• Assigned task
Locate each line in the material below that contains the word "Presumido", and copy every such line.

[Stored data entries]

'''

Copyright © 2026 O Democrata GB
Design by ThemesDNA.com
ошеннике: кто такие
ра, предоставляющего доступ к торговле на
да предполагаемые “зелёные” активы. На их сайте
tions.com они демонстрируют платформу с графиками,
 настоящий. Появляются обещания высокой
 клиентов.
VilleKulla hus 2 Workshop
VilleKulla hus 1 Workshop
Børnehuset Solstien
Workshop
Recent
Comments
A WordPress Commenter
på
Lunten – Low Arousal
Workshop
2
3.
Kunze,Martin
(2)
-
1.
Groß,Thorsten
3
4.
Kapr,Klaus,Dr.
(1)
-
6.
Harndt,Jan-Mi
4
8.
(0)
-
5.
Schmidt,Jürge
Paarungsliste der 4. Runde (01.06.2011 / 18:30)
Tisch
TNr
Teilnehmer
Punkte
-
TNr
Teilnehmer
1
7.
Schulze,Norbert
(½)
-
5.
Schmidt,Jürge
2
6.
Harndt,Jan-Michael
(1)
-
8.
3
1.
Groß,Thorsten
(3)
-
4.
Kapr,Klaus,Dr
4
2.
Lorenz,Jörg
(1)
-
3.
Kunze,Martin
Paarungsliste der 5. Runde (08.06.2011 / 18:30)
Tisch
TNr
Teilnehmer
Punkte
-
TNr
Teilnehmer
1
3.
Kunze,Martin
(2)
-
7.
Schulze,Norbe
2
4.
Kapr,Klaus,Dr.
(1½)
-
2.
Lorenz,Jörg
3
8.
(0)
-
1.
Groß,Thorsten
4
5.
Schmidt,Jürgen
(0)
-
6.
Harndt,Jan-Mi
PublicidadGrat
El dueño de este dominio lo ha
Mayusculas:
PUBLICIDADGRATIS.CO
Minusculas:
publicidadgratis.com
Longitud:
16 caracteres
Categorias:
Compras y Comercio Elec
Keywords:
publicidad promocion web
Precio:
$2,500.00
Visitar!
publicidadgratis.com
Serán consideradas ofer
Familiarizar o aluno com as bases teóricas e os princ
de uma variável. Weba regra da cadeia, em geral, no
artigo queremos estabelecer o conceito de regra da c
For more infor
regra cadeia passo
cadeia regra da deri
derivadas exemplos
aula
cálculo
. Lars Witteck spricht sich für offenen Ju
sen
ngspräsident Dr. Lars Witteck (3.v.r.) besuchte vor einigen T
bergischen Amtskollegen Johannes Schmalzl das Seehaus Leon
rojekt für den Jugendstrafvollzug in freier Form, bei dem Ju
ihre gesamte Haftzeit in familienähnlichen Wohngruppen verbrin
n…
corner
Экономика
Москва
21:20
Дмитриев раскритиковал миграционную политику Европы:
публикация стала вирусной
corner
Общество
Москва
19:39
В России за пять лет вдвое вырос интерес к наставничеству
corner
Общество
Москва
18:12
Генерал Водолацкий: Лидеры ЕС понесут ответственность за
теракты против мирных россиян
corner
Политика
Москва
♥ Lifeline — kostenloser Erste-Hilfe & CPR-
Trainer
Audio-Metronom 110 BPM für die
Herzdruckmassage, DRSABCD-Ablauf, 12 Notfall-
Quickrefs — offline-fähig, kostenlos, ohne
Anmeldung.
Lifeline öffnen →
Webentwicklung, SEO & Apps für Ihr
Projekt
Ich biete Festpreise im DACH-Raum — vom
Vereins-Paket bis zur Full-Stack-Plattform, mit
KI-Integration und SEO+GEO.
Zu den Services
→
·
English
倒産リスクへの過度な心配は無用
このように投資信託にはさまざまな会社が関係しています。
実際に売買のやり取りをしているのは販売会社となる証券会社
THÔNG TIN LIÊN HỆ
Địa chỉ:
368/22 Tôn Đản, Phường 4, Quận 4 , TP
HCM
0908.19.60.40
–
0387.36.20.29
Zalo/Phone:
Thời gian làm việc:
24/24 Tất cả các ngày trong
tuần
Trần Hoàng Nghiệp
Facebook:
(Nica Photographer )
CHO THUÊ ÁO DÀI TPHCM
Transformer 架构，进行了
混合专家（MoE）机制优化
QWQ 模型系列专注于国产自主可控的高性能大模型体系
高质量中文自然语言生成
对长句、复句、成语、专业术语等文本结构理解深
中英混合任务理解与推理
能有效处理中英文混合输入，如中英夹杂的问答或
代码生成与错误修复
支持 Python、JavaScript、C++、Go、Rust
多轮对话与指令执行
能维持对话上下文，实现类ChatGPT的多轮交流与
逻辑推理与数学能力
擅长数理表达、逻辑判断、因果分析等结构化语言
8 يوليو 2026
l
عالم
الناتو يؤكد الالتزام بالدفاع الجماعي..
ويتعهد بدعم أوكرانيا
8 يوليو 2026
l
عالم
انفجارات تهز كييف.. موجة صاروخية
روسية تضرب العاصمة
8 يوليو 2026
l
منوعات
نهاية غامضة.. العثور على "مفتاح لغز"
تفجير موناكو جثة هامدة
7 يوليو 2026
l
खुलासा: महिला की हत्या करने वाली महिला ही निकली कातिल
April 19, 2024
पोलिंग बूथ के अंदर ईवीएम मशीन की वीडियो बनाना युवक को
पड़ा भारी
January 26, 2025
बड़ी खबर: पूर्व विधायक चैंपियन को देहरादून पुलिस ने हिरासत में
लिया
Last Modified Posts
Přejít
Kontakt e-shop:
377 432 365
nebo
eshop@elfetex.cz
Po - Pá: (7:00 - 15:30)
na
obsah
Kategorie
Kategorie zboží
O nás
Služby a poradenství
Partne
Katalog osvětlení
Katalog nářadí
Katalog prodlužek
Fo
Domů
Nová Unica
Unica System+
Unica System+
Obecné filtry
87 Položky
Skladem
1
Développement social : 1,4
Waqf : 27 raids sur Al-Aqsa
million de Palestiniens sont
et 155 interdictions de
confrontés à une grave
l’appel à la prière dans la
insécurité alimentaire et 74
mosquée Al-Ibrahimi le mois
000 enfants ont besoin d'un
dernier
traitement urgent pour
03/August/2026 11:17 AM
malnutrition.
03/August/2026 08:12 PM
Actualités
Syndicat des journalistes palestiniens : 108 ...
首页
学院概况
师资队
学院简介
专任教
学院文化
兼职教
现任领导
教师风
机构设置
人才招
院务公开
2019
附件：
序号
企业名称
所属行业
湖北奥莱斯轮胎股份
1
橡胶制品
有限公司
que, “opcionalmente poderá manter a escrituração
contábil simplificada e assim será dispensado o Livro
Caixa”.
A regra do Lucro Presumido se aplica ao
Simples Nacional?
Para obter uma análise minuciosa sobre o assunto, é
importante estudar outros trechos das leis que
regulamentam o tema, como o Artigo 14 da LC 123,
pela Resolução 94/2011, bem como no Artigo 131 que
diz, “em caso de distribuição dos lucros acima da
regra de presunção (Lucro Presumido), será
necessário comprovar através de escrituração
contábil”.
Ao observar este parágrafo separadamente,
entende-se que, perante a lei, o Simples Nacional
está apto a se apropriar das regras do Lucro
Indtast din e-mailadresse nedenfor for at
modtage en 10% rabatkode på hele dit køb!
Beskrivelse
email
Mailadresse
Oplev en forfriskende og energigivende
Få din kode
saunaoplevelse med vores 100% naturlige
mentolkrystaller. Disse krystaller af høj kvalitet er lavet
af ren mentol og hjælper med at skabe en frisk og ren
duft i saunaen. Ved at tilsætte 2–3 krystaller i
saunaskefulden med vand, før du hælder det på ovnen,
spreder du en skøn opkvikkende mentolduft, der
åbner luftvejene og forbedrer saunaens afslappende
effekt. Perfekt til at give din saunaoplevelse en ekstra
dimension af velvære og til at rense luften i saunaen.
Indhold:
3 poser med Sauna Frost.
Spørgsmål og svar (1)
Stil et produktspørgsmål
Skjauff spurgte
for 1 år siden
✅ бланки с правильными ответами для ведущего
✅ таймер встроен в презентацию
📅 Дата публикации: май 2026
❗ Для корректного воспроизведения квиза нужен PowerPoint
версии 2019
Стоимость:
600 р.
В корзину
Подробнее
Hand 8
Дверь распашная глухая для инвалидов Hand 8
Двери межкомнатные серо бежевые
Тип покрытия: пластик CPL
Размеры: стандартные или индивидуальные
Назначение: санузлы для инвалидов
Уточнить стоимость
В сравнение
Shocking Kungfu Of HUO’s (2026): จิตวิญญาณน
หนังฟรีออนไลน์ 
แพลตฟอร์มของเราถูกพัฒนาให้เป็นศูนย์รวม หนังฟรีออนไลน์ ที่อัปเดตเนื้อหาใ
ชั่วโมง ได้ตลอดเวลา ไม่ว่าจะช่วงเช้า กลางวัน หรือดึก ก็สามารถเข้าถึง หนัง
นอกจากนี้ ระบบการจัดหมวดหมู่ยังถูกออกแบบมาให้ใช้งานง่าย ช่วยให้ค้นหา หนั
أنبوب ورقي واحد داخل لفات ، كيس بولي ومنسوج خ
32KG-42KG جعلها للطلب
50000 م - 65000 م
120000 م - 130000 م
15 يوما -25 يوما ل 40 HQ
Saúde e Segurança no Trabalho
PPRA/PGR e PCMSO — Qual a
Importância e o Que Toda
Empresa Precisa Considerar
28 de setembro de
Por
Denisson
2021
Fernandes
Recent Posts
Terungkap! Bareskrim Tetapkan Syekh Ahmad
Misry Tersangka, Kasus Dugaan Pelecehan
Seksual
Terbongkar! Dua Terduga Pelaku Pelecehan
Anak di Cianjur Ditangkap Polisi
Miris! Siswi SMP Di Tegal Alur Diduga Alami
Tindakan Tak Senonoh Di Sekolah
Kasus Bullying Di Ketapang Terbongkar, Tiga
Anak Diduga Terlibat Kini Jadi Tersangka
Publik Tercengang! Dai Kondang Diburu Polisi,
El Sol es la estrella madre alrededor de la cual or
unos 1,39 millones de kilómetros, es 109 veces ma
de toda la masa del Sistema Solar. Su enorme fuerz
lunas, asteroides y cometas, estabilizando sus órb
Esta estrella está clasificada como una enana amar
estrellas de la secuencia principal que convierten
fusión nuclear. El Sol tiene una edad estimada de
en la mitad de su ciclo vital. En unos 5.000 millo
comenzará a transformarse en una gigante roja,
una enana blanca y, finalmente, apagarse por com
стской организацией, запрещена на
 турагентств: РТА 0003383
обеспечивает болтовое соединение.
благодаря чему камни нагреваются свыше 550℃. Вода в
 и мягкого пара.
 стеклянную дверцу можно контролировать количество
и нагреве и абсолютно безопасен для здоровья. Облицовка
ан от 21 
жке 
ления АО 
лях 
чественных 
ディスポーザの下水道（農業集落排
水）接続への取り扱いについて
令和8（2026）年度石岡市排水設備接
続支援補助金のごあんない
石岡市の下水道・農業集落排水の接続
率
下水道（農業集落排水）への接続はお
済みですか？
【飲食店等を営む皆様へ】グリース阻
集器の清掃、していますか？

'''

• Written solution
A regra do Lucro Presumido se aplica ao
regra de presunção (Lucro Presumido), será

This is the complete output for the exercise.